Match Review: FC Barcelona vs Eibar
The concept of Luis Enrique’s Barcelona winning the league on the final day seemed a far-fetched idea since the loss to Málaga in April. The miracles can seem doable when they are in your hands but when you have to count on a team who have nothing to play for, it’s very difficult to be hopeful. So let’s discuss the final game of the league season and the Luis Enrique era, instead of getting caught up on the loss of the title.
Today’s game seemed to totally sum up the era of Luis Enrique. Barcelona go two goals down, after two brilliant Takashi Inui strikes, to a side that they should breeze past with some ease, missing countless clear cut chances and struggling to control the game. Does this sound familiar at all?
So here we are, two goals down, Barça fans feeling sorry for themselves but many continuing to support the team to ignite a ‘remuntada‘ (it feels like I’ve written that word a thousand times this season). A comeback with a missed penalty, a lack of attractive play and the failure to really dominate the game against ten men, and to top it off, a 35 million euro attacking midfielder playing at right back. It’s madness.

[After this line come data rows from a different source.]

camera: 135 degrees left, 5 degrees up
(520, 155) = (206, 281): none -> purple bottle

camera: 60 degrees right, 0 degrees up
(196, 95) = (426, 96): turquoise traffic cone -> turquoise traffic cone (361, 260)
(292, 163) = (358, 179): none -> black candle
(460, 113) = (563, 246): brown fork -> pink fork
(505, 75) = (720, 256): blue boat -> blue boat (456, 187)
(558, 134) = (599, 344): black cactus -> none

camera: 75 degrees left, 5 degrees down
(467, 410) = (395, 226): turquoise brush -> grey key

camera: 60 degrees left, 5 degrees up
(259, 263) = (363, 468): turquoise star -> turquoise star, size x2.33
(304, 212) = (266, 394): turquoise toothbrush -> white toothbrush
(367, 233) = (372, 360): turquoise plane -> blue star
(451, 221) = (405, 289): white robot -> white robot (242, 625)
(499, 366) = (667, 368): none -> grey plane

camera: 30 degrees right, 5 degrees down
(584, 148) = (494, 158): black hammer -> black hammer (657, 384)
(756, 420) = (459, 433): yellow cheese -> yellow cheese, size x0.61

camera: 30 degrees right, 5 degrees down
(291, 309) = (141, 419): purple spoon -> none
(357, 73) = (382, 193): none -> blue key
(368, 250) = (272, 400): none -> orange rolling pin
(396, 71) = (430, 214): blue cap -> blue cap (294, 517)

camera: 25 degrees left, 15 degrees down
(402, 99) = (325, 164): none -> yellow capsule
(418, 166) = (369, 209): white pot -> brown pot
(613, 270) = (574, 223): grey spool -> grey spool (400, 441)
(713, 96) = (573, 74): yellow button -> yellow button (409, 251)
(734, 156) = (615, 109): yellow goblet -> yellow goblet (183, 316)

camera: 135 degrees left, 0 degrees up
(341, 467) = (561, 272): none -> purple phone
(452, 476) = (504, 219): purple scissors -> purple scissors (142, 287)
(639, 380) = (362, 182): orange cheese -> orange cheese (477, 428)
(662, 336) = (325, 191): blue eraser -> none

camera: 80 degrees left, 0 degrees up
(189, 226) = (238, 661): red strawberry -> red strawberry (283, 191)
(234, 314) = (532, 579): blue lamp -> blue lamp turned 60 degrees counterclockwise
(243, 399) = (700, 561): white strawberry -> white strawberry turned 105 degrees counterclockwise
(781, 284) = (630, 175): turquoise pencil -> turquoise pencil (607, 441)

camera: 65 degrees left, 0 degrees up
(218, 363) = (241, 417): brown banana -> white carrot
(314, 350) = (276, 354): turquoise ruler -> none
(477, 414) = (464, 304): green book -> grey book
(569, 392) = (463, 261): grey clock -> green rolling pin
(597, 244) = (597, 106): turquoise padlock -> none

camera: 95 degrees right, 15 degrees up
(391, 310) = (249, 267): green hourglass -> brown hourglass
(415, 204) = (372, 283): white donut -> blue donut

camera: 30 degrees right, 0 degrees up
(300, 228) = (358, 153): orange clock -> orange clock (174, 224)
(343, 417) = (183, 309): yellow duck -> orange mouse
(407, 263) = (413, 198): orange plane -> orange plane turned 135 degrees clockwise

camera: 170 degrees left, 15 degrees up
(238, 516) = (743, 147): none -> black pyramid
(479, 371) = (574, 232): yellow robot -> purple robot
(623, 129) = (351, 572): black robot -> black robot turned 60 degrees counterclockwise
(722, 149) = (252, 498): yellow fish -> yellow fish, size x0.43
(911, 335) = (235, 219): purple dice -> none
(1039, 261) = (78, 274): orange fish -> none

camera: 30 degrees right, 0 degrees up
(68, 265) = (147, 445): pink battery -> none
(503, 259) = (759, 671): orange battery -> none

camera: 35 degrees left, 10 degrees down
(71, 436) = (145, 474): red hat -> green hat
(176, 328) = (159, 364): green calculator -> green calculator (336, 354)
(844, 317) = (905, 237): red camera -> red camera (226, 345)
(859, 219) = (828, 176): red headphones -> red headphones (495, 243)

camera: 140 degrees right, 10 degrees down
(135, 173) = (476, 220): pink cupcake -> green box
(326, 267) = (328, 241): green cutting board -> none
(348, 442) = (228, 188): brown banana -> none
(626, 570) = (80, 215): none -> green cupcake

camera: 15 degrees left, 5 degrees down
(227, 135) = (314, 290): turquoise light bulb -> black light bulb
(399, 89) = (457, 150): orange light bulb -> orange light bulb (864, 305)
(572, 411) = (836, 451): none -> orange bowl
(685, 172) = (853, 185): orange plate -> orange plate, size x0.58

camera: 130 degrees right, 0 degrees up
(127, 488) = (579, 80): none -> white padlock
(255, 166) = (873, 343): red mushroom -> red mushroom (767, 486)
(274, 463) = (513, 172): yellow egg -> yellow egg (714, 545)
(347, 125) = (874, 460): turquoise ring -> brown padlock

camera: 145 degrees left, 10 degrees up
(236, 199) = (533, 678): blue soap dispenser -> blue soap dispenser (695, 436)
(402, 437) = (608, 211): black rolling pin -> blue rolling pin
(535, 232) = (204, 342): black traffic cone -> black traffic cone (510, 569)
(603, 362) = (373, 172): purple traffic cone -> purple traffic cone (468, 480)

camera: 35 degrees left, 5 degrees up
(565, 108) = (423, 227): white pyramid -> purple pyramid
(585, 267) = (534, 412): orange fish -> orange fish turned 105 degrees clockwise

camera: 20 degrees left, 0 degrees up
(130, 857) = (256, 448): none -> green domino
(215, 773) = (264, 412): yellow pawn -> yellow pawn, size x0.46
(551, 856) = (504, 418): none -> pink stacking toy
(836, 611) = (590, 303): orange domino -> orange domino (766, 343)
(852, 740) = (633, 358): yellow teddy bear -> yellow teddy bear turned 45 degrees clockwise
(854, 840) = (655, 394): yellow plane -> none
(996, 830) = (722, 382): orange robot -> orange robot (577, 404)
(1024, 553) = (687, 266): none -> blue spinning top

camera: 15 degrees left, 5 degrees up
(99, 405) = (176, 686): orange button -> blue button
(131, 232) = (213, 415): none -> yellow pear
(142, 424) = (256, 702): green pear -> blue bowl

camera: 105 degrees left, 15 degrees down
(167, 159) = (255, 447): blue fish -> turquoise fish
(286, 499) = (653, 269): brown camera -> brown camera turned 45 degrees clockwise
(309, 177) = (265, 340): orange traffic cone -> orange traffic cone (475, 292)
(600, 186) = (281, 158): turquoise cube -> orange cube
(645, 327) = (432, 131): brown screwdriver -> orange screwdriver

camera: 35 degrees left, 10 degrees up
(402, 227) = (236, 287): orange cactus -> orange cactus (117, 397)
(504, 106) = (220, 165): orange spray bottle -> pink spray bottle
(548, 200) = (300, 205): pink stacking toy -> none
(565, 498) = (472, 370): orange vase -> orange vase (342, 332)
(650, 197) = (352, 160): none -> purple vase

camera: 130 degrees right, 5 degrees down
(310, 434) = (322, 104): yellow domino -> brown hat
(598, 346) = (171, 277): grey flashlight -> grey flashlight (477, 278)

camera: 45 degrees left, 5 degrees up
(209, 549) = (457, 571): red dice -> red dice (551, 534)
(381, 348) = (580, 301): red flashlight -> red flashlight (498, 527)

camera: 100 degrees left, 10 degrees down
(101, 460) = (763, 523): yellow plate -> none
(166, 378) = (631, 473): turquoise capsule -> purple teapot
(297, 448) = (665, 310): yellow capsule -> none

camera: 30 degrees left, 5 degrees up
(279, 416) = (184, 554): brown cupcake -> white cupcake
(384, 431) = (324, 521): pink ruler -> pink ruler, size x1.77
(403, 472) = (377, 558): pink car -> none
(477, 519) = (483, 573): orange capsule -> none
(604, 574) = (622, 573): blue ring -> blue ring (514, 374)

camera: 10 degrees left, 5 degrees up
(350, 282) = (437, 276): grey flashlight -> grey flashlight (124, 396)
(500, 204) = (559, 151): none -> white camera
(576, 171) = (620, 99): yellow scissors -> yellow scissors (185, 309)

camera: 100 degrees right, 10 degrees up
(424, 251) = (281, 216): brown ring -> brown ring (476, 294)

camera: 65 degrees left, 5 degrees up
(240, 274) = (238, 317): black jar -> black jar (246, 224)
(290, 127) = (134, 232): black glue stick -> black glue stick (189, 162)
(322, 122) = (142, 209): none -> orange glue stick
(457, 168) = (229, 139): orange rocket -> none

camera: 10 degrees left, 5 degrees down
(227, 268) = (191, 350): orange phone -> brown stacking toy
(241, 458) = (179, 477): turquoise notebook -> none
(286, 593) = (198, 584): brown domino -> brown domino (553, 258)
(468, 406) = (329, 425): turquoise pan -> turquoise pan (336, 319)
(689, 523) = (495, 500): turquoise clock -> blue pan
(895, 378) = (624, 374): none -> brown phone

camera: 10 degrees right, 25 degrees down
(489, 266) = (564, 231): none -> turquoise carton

In the stadium, fans are going crazy, flags are being waved. For what? An ‘incredible’ comeback against Eibar, after self inflicting a two goal deficit? Does this sound familiar?
Let’s go back to a couple of key moments this season. The PSG tie. A truly unbelievable achievement to comeback, but the initial damage done was inexcusable. The Juventus loss. Once again, the initial damage done was inexcusable, and this time relying on the comeback miracle wasn’t enough.
The comeback against PSG at the Camp Nou was incredible, but, for me, the fact that a club like FC Barcelona found itself in that position is completely unacceptable, and that’s what it felt like after Eibar went up by two. It feels that we all get so caught up in the nature of a comeback win that we forget to question, why did we even need to comeback in the first place?
But back to the game itself. The team seemed disenchanted, they knew they couldn’t rely on Málaga winning against Real Madrid and seemed to take the match with a pinch of salt, without really caring too much about precision, finishing chances or putting the game to bed. They showed short glimpses of magic, it’s hard not to when you’re a footballer at this club, but never seemed too interested. With the team probably thinking of salvaging the season and giving Luis Enrique a send off with a cup to lift next week, two goals for Lionel Messi and one for Luis Suárez sealed the win but with nothing to celebrate.
It would be harsh and a tad morbid to review Luis Enrique’s last match at the Camp Nou as manager without praising the man. His Barça have always been about the unexpected; killing games in minutes, short bursts of high quality play by the best players on the planet, and, more often than not, euphoria in the end. To lift Barça from their short bad spell, bringing eight trophies and fresh ideas can only be commended, and although I haven’t always been supportive of his decision making and his attitude, I can only thank him for the success that he has brought back to the club.
Thank you Luis Enrique, this game was the perfect send off.